Dow Corning has inaugurated a long-planned Surface & Interface Solutions Center (SISC) at its European headquarters in Seneffe, Belgium, near Brussels. The company launched the center earlier this month with an opening day event designed to bring customers and suppliers up-to-date on developments in silane technology.

The center is the latest addition to a building that was opened in 2001 as the home of a silicone products business and technology center. Since then, the company has also moved administrative offices, formerly in a Brussels suburb, into the Seneffe building, which is about a 45-minute drive from the Belgian capital.

The event actually started the afternoon before with training sessions on the technology of organofunctional silanes—silicon-based molecules that pair alkoxy groups with amino, epoxy, methacrylate, or other organic groups. Uses for organosilanes include coupling agents, cross-linkers, and polymer building blocks.

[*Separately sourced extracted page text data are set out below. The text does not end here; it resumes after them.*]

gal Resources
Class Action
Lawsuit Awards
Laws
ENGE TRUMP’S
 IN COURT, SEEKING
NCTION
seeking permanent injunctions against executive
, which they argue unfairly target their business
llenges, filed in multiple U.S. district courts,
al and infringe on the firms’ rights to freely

The opening day itself featured "what's new in organosilane chemistry and applications." It was headlined by Pierre-Gilles de Gennes, the 1991 Nobel Prize winner in physics. Now an adviser to the president of France's Institut Curie, de Gennes examined the topic of "Adhesion: Chemical Invention and Physics Models."

The primary focus of the day, however, was on applied technology. That gave the program a somewhat different feel from the research-oriented symposium that rival silicon chemistry specialist Wacker sponsors every two years at various European universities.

For Dow Corning staffers, one important feature of the day was that it drew more than 200 participants from some 60 different chemical companies and universities in the European Union, Russia, the U.S., and Australia. "It's a conference to promote interaction between marketing and technical people. We have tried to bring a different kind of balance to it," said Thierry Materne, global silane technology and business development manager.

The new center is a means for Dow Corning to demonstrate its commitment to the commercial silane markets. Until several years ago, the molecules were produced solely for consumption within the company, Materne explained. And internal consumption still slightly exceeds the business unit's external sales, he added.

Production of silanes takes place in Midland, Mich.; Barry, Wales; and Chiba, Japan. The missing link in the company's market-support capabilities was in materials science, said Eric Peeters, director of science and technology for Dow Corning's core products business. "That's why we decided to establish SISC, for technological development and market development," he said. SISC consists of two closely interacting labs, one focusing on materials science and the other on applications. The center has a particular focus on the rubber and plastics industries.

It also offers the company enhanced capabilities to tackle new challenges. Peeters cited two examples. Development of silanes that will not release volatile organic compounds during curing, he said, is one project "we are working on for many customers." The other project is developing silane coupling agents that make biomaterials such as wood or sugarcane compatible with polymers. One use would be incorporating cellulosic fibers into polymers as fillers or reinforcing agents.

"We believe there is a huge potential in understanding the intricacies of the chemistry," Peeters enthused.